» PROBLEM DETAILS
Go through the data below. Pull out every line that has the word "Hill".

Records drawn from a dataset

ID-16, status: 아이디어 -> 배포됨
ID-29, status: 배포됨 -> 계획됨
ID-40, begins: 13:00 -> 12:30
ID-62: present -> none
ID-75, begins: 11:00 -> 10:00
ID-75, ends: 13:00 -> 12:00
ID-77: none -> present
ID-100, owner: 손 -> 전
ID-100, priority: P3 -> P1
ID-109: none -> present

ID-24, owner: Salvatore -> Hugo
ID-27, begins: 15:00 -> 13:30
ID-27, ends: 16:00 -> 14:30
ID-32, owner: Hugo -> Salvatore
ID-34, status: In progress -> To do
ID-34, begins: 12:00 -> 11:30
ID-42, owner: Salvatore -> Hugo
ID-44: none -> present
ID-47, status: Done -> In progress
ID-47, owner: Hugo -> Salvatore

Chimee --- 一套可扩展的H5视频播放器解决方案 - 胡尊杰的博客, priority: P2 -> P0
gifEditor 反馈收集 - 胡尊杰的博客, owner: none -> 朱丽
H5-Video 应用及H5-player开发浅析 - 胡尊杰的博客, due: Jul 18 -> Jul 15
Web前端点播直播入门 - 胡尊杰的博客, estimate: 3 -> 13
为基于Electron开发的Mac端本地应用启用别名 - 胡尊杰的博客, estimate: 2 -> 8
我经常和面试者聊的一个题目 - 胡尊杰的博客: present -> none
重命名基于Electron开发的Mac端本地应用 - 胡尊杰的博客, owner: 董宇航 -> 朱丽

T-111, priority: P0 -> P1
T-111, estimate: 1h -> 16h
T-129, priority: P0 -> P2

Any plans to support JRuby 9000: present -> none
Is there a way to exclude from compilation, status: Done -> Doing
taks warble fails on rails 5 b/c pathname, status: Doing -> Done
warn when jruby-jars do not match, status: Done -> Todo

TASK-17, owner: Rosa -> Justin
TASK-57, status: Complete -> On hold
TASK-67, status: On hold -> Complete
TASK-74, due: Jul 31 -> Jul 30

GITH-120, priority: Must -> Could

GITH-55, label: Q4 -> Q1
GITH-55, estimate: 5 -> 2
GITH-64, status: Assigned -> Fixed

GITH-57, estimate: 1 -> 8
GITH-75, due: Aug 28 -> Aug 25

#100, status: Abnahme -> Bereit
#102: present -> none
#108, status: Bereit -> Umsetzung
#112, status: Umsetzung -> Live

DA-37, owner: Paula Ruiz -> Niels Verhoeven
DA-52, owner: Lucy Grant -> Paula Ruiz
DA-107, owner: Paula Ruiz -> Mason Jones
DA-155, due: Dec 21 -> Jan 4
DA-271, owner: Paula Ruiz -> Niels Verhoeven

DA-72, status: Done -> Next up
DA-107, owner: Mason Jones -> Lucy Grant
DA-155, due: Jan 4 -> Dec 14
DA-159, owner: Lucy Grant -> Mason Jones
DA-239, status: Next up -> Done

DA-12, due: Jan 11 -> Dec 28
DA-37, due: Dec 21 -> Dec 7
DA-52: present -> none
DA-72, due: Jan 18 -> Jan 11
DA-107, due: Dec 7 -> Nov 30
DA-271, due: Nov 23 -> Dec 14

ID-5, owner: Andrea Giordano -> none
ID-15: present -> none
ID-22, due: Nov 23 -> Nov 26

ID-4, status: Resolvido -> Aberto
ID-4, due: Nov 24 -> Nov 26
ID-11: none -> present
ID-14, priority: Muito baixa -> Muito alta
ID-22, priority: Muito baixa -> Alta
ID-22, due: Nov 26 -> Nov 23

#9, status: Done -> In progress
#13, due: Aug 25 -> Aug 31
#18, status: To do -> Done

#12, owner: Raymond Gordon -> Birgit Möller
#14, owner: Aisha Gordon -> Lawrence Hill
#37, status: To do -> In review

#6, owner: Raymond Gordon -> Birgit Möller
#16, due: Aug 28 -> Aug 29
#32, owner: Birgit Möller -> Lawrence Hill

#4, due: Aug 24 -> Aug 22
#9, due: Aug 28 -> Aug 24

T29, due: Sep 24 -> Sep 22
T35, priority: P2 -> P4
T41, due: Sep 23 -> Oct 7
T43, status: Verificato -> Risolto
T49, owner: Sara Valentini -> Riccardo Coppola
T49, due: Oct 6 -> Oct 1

» ANSWER TO THE PROBLEM
#14, owner: Aisha Gordon -> Lawrence Hill
#32, owner: Birgit Möller -> Lawrence Hill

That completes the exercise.